Ok, so how much extra weight is there?

[NGTM-1R]

I stand by my reasoning that using nuclear reactor there would only add the weight of the aircraft as the whole passenger cabin should be protected from radiation, leading to usage of heavy materials.

The radition protection would be built into the reactor containment vessel itself, not the passenger cabin. This is a much more rational and lighter-weight design. Similarly applying the same design principles originally developed for quieting measures on a submarine would increase its safety by not making it part of the structure or truly connected to it at all. The weight is a significant factor, the typical pressurized water reactor weighs a good twenty tons, but there are aircraft flying a lot heavier than that.

[Kosh]

I also did some checking on how many pounds of fuel several kinds of airplanes are carrying around for comparison (keep in mind 2000 pounds per ton, so a 20 ton reactor weighs 40,000 pounds):

Based on wiki answers, 1 gallon of kerosene weighs 6.82 pounds

b-52: 47,975 U.S. gal * 6.82 = 327,190 pounds

747-400: 57,285 U.S. gal * 6.82 = 390,684 pounds

737-700: 6,875 US gal * 6.82 = 46,887.5 pounds

So something like that is actually practical for something the size of a 737 or bigger.

[FreeSpaceFreak]

What's the power output of your 20-ton reactor? And can it survive a plane crash without containment failure?

[Kosh]

What's the power output of your 20-ton reactor? And can it survive a plane crash without containment failure?

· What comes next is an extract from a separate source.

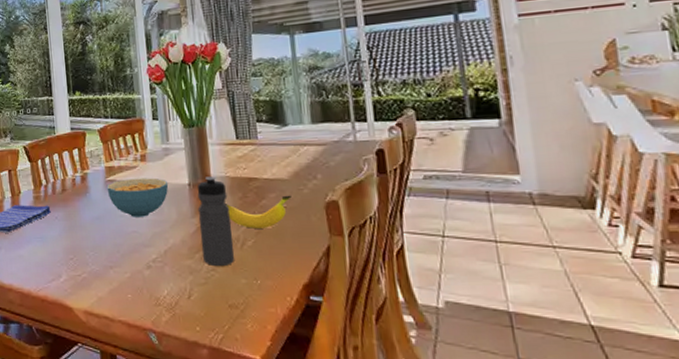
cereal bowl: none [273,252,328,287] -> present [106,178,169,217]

Nghtm1r already stated it could survive a crash intact. The power output depends on the size, I'm not sure what a 20 tonner could do (nghtm1r?), but the one they were originally thinking about using back during the Air Forces nuclear bomber program had a 1 MW output, but I don't know how heavy it was.

[Mika]

Nghtm1r already stated it could survive a crash intact. The power output depends on the size, I'm not sure what a 20 tonner could do (nghtm1r?), but the one they were originally thinking about using back during the Air Forces nuclear bomber program had a 1 MW output, but I don't know how heavy it was.

I'm pretty sure it cannot withstand a crash intact. Black box flight data recorders are required to withstand momentarily accelerations of 3200 gs. The data recorder inside the box weighs about 30 grams, so the force experienced by the support structure is 0,04 kg * 3200 * 9,81 m/s^2 ~ 1256 Newtons, so 30 gram chip weighs about 120 kgs (numbers are from Wikipedia). And sometimes the flight data recorder has not survived the crash intact!

So you'll have a hard time to convince me that it would be possible to build an reactor to withstand such accelerations and keep an airplane airworthy.